I'm afraid that, as I've said before, the invisible hand of the market is attached to a retarded monkey. I reiterate: don't trust people who don't believe in any regulation to give you advice on how to regulate.
Labels: FDA, WSJ
3 Comments:
Disclaimer: Everything I'm writing in this comment is based on thought experiments, and not real data. I may be totally full of shit.
It seems to me that in an unregulated drug market, the drugs that *don't* work will be at a competitive advantage. Consumers largely won't be able to tell (see most alternative medicines) so there won't be much of a disincentive to sell garbage. And the companies who spend their money demonstrating that their drugs work will have less money to spend on marketing than the companies who *only* spend their money on marketing. Why would any company waste money on research when they could spend all of that money on marketing? Only being forced to prove safety and efficacy will make all companies compete on an honest playing field...
April 25, 2007 7:14 AM,
It's not just a matter of thinking rationally, there's also the question of how much time you're willing to devote to learning about all the options that the magical-free-market libertarians want to plop down in front of everyone.
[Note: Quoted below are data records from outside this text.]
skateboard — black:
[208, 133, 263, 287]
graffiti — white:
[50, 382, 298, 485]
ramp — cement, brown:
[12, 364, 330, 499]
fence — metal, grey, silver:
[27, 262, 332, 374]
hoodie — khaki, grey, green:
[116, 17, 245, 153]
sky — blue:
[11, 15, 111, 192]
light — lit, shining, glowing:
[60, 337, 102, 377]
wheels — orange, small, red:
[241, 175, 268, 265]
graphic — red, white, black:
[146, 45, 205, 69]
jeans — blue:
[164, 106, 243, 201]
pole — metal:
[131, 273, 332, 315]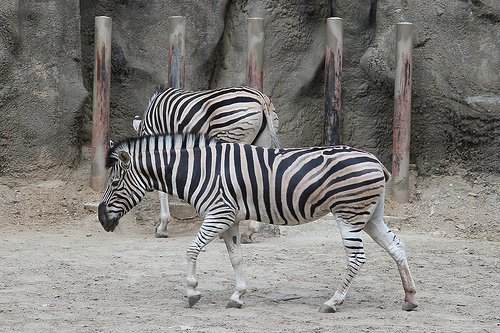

If they actually succeeded in privatizing all the things they want to privatize, it would call for insane amounts of research (for example, into alternate Social Security investment plans) that nobody with jobs and lives can be reasonably expected to carry out. How many people even know all of their options for calling plans/carriers in enough detail to make an "informed decision", as opposed to just picking whatever deal looked most appealing at Best Buy that day?
Nobody can possibly keep up with all that information. And as you rightly point out, the individual consumer's perspective can miss out on larger statistical trends. One way or another you have to rely on a third party's authority, preferably an independent one not beholden to the economic interests in question.
Which leads me to one reason why I think conservatives/magical-free-market types push so hard for privatization: their kids, newly-minted business/econ degrees in hand, have more opportunities in the job market to start consulting firms, picking the most suitable free-market plans for busy people. Wingnut welfare, again.
April 25, 2007 7:31 AM,
Factition, you described the drug market pre-FDA perfectly, so your thought experiment seems to have independent verification.
Once it became law that you couldn't sell a product that hadn't been proven effective, pharmaceutical science was born out of the necessity to prove things worked.
This was a good thing, I'd be unhappy if it were reversed.